Après avoir lu « Gobseck », je suis passé à « Une double famille » puisque ces deux nouvelles formaient la même édition GF Flammarion de 1984. « Une double famille » a été écrit à peu près à la même époque que « Gobseck ». Les deux histoires sont complètement différentes, mais la qualité de l’écriture (excellente) ne varie pas d’une nouvelle à l’autre, et surtout la force d’évocation déployée dans ces deux nouvelles est semblable. Ce sont les deux meilleures nouvelles lues de Balzac jusqu’ici, avec toutefois un petit plus pour « Gobseck ». « Une double famille » mérite pourtant autant que l’autre d’être lu et découvert, et je vous les conseille tous deux si vous ne les connaissez pas encore.

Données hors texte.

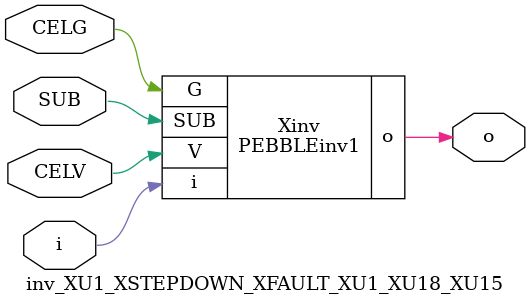
<source format=v>



module PEBBLEinv1 ( o, G, SUB, V, i );

  input V;
  input i;
  input G;
  output o;
  input SUB;
endmodule

//Celera Confidential Do Not Copy inv_XU1_XSTEPDOWN_XFAULT_XU1_XU18_XU15
//Celera Confidential Symbol Generator
//5V Inverter
module inv_XU1_XSTEPDOWN_XFAULT_XU1_XU18_XU15 (CELV,CELG,i,o,SUB);
input CELV;
input CELG;
input i;
input SUB;
output o;

//Celera Confidential Do Not Copy inv
PEBBLEinv1 Xinv(
.V (CELV),
.i (i),
.o (o),
.SUB (SUB),
.G (CELG)
);
//,diesize,PEBBLEinv1

//Celera Confidential Do Not Copy Module End
//Celera Schematic Generator
endmodule

</source>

« Une double famille » porte bien son nom, car c’est l’histoire d’un homme qui a une double famille, avec femmes et enfants, laissées volontairement dans l’ignorance l’une de l’autre. Comment l’homme, un magistrat nommé Roger de Grandville, a-t-il pu se laisser installer dans une telle double vie ? C’est ce que Balzac raconte, et il le fait fort bien ! Balzac s’intéresse à narrer les situations humaines nées des contraintes psychologiques et socio-économiques pas toujours heureuses de sa société qu’il fait subir à ses personnages. C’est une histoire bien ancrée dans la réalité, un roman (une nouvelle de 71 pages plutôt) réaliste. C’est aussi une charge féroce contre la religion instrumentalisée pour l’ambition de certains hommes d’église et la bigoterie crédule et bornée de certaines ouailles, contre les pressions familiales sur les jeunes gens et les mariages imposés qui n’ont d’autres objectifs que l’argent. Tout cela mêlé ne pouvait qu’apporter souffrances et malheurs comme conséquences.

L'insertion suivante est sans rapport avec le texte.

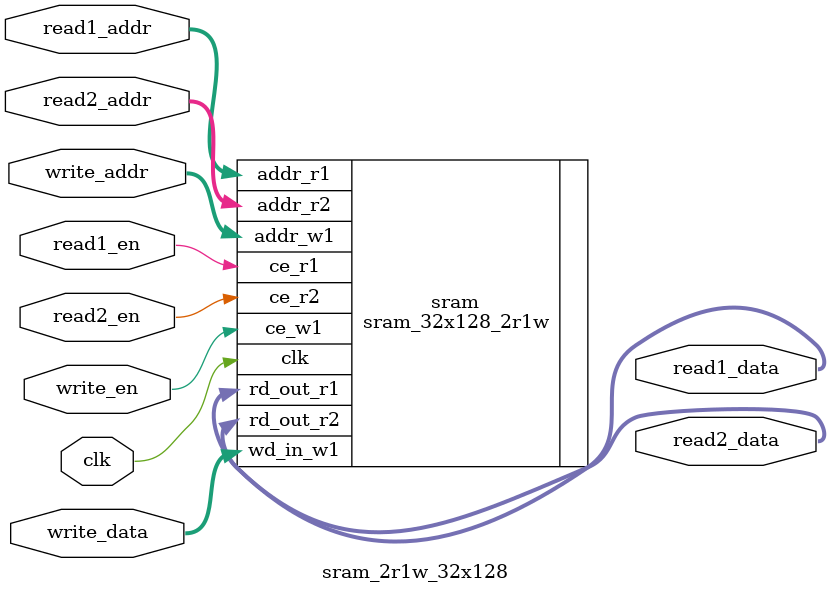
<source format=v>
module sram_1r1w_1x256 (
	clk,
	read_en,
	read_addr,
	read_data,
	write_en,
	write_addr,
	write_data
);
	parameter DATA_WIDTH = 1;
	parameter SIZE = 256;
	parameter READ_DURING_WRITE = "NEW_DATA";
	parameter ADDR_WIDTH = $clog2(SIZE);
	input clk;
	input read_en;
	input [ADDR_WIDTH - 1:0] read_addr;
	output reg [DATA_WIDTH - 1:0] read_data;
	input write_en;
	input [ADDR_WIDTH - 1:0] write_addr;
	input [DATA_WIDTH - 1:0] write_data;
	sram_1x256_1r1w sram (
		.r0_clk       (clk),
		.w0_clk       (clk),
		.r0_rd_out (read_data),
		.r0_addr_in   (read_addr),
		.w0_addr_in   (write_addr),
		.w0_we_in  (write_en),
		.w0_wd_in  (write_data),
   		.r0_ce_in 	   (1'b1),
   		.w0_ce_in	   (1'b1)
	);
endmodule
module sram_1r1w_18x256 (
	clk,
	read_en,
	read_addr,
	read_data,
	write_en,
	write_addr,
	write_data
);
	parameter DATA_WIDTH = 18;
	parameter SIZE = 256;
	parameter READ_DURING_WRITE = "NEW_DATA";
	parameter ADDR_WIDTH = $clog2(SIZE);
	input clk;
	input read_en;
	input [ADDR_WIDTH - 1:0] read_addr;
	output reg [DATA_WIDTH - 1:0] read_data;
	input write_en;
	input [ADDR_WIDTH - 1:0] write_addr;
	input [DATA_WIDTH - 1:0] write_data;
	sram_18x256_1r1w sram (
		.r0_clk       (clk),
		.w0_clk       (clk),
		.r0_rd_out (read_data),
		.r0_addr_in   (read_addr),
		.w0_addr_in   (write_addr),
		.w0_we_in  (write_en),
		.w0_wd_in  (write_data),
   		.r0_ce_in 	   (1'b1),
   		.w0_ce_in	   (1'b1)
	);
endmodule
module sram_1r1w_16x52 (
	clk,
	read_en,
	read_addr,
	read_data,
	write_en,
	write_addr,
	write_data
);
	parameter DATA_WIDTH = 16;
	parameter SIZE = 52;
	parameter READ_DURING_WRITE = "NEW_DATA";
	parameter ADDR_WIDTH = $clog2(SIZE);
	input clk;
	input read_en;
	input [ADDR_WIDTH - 1:0] read_addr;
	output reg [DATA_WIDTH - 1:0] read_data;
	input write_en;
	input [ADDR_WIDTH - 1:0] write_addr;
	input [DATA_WIDTH - 1:0] write_data;
	sram_16x52_1r1w sram (
		.clk       (clk),
		.rd_out_r1 (read_data),
		.addr_r1   (read_addr),
		.addr_w1   (write_addr),
		.we_in_w1  (write_en),
		.wd_in_w1  (write_data),
   		.ce_r1 	   (1'b1),
   		.ce_w1	   (1'b1)
	);
endmodule
module sram_1r1w_20x64 (
	clk,
	read_en,
	read_addr,
	read_data,
	write_en,
	write_addr,
	write_data
);
	parameter DATA_WIDTH = 20;
	parameter SIZE = 64;
	parameter READ_DURING_WRITE = "NEW_DATA";
	parameter ADDR_WIDTH = $clog2(SIZE);
	input clk;
	input read_en;
	input [ADDR_WIDTH - 1:0] read_addr;
	output reg [DATA_WIDTH - 1:0] read_data;
	input write_en;
	input [ADDR_WIDTH - 1:0] write_addr;
	input [DATA_WIDTH - 1:0] write_data;
	sram_20x64_1r1w sram (
		.clk       (clk),
		.rd_out_r1 (read_data),
		.addr_r1   (read_addr),
		.addr_w1   (write_addr),
		.we_in_w1  (write_en),
		.wd_in_w1  (write_data),
   		.ce_r1 	   (1'b1),
   		.ce_w1	   (1'b1)
	);
endmodule
module sram_1r1w_512x256 (
	clk,
	read_en,
	read_addr,
	read_data,
	write_en,
	write_addr,
	write_data
);
	parameter DATA_WIDTH = 512;
	parameter SIZE = 256;
	parameter READ_DURING_WRITE = "NEW_DATA";
	parameter ADDR_WIDTH = $clog2(SIZE);
	input clk;
	input read_en;
	input [ADDR_WIDTH - 1:0] read_addr;
	output reg [DATA_WIDTH - 1:0] read_data;
	input write_en;
	input [ADDR_WIDTH - 1:0] write_addr;
	input [DATA_WIDTH - 1:0] write_data;
	sram_512x256_1r1w sram (
		.clk       (clk),
		.rd_out_r1 (read_data),
		.addr_r1   (read_addr),
		.addr_w1   (write_addr),
		.we_in_w1  (write_en),
		.wd_in_w1  (write_data),
   		.ce_r1 	   (1'b1),
   		.ce_w1	   (1'b1)
	);
endmodule
module sram_1r1w_3x1 (
	clk,
	read_en,
	read_addr,
	read_data,
	write_en,
	write_addr,
	write_data
);
	parameter DATA_WIDTH = 3;
	parameter SIZE = 64;
	parameter READ_DURING_WRITE = "NEW_DATA";
	parameter ADDR_WIDTH = $clog2(SIZE);
	input clk;
	input read_en;
	input [ADDR_WIDTH - 1:0] read_addr;
	output reg [DATA_WIDTH - 1:0] read_data;
	input write_en;
	input [ADDR_WIDTH - 1:0] write_addr;
	input [DATA_WIDTH - 1:0] write_data;
	sram_3x1_1r1w sram (
		.clk       (clk),
		.rd_out_r1 (read_data),
		.addr_r1   (read_addr),
		.addr_w1   (write_addr),
		.we_in_w1  (write_en),
		.wd_in_w1  (write_data),
   		.ce_r1 	   (1'b1),
   		.ce_w1	   (1'b1)
	);
endmodule
module sram_1r1w_512x1024 (
	clk,
	read_en,
	read_addr,
	read_data,
	write_en,
	write_addr,
	write_data
);
	parameter DATA_WIDTH = 512;
	parameter SIZE = 1024;
	parameter READ_DURING_WRITE = "NEW_DATA";
	parameter ADDR_WIDTH = $clog2(SIZE);
	input clk;
	input read_en;
	input [ADDR_WIDTH - 1:0] read_addr;
	output reg [DATA_WIDTH - 1:0] read_data;
	input write_en;
	input [ADDR_WIDTH - 1:0] write_addr;
	input [DATA_WIDTH - 1:0] write_data;
	sram_512x1024_1r1w sram (
		.clk       (clk),
		.rd_out_r1 (read_data),
		.addr_r1   (read_addr),
		.addr_w1   (write_addr),
		.we_in_w1  (write_en),
		.wd_in_w1  (write_data),
   		.ce_r1 	   (1'b1),
   		.ce_w1	   (1'b1)
	);
endmodule
module sram_1r1w_512x2048 (
	clk,
	read_en,
	read_addr,
	read_data,
	write_en,
	write_addr,
	write_data
);
	parameter DATA_WIDTH = 512;
	parameter SIZE = 2048;
	parameter READ_DURING_WRITE = "NEW_DATA";
	parameter ADDR_WIDTH = $clog2(SIZE);
	input clk;
	input read_en;
	input [ADDR_WIDTH - 1:0] read_addr;
	output reg [DATA_WIDTH - 1:0] read_data;
	input write_en;
	input [ADDR_WIDTH - 1:0] write_addr;
	input [DATA_WIDTH - 1:0] write_data;
	sram_512x2048_1r1w sram (
		.clk       (clk),
		.rd_out_r1 (read_data),
		.addr_r1   (read_addr),
		.addr_w1   (write_addr),
		.we_in_w1  (write_en),
		.wd_in_w1  (write_data),
   		.ce_r1 	   (1'b1),
   		.ce_w1	   (1'b1)
	);
endmodule
module sram_2r1w_20x64 (
	clk,
	read1_en,
	read1_addr,
	read1_data,
	read2_en,
	read2_addr,
	read2_data,
	write_en,
	write_addr,
	write_data
);
	parameter DATA_WIDTH = 20;
	parameter SIZE = 64;
	parameter READ_DURING_WRITE = "NEW_DATA";
	parameter ADDR_WIDTH = $clog2(SIZE);
	input clk;
	input read1_en;
	input [ADDR_WIDTH - 1:0] read1_addr;
	output reg [DATA_WIDTH - 1:0] read1_data;
	input read2_en;
	input [ADDR_WIDTH - 1:0] read2_addr;
	output reg [DATA_WIDTH - 1:0] read2_data;
	input write_en;
	input [ADDR_WIDTH - 1:0] write_addr;
	input [DATA_WIDTH - 1:0] write_data;
	sram_20x64_2r1w sram (
		.clk        (clk),
		.ce_r1      (read1_en),
		.addr_r1    (read1_addr),
		.rd_out_r1  (read1_data),
		.ce_r2      (read2_en),
		.addr_r2    (read2_addr),
		.rd_out_r2  (read2_data),
		.ce_w1      (write_en),
		.addr_w1    (write_addr),
		.wd_in_w1   (write_data)
	);
endmodule
module sram_2r1w_32x128 (
	clk,
	read1_en,
	read1_addr,
	read1_data,
	read2_en,
	read2_addr,
	read2_data,
	write_en,
	write_addr,
	write_data
);
	parameter DATA_WIDTH = 32;
	parameter SIZE = 128;
	parameter READ_DURING_WRITE = "NEW_DATA";
	parameter ADDR_WIDTH = $clog2(SIZE);
	input clk;
	input read1_en;
	input [ADDR_WIDTH - 1:0] read1_addr;
	output reg [DATA_WIDTH - 1:0] read1_data;
	input read2_en;
	input [ADDR_WIDTH - 1:0] read2_addr;
	output reg [DATA_WIDTH - 1:0] read2_data;
	input write_en;
	input [ADDR_WIDTH - 1:0] write_addr;
	input [DATA_WIDTH - 1:0] write_data;
	sram_32x128_2r1w sram (
		.clk        (clk),
		.ce_r1      (read1_en),
		.addr_r1    (read1_addr),
		.rd_out_r1  (read1_data),
		.ce_r2      (read2_en),
		.addr_r2    (read2_addr),
		.rd_out_r2  (read2_data),
		.ce_w1      (write_en),
		.addr_w1    (write_addr),
		.wd_in_w1   (write_data)
	);
endmodule
</source>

Balzac, l’homme qui scrute les âmes des hommes et des femmes au plus près. C’est passionnant et impressionnant. 5 étoiles aussi pour « Une double famille », allez !

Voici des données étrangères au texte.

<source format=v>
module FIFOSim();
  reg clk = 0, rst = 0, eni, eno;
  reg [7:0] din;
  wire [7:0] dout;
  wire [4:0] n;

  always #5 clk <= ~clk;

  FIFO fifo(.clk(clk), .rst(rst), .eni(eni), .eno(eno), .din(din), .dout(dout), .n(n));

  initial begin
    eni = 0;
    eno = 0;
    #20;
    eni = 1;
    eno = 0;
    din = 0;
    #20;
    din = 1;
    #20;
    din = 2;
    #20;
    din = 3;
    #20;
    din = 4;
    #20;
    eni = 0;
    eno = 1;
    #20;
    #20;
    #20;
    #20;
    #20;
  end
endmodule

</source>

Et pour agrémenter le tout, il faut lire la préface de Philippe Berthier, extrêmement éclairante et superbement écrite, qui met à jour les sens cachés du texte de Balzac, qui démontre qu’il n’est pas écrit au hasard mais est bien le produit d’une composition mûrement réfléchie, aux objectifs bien définis. Une excellente et très intéressante préface qui rend honneur à l’écrivain de génie qu’était Balzac.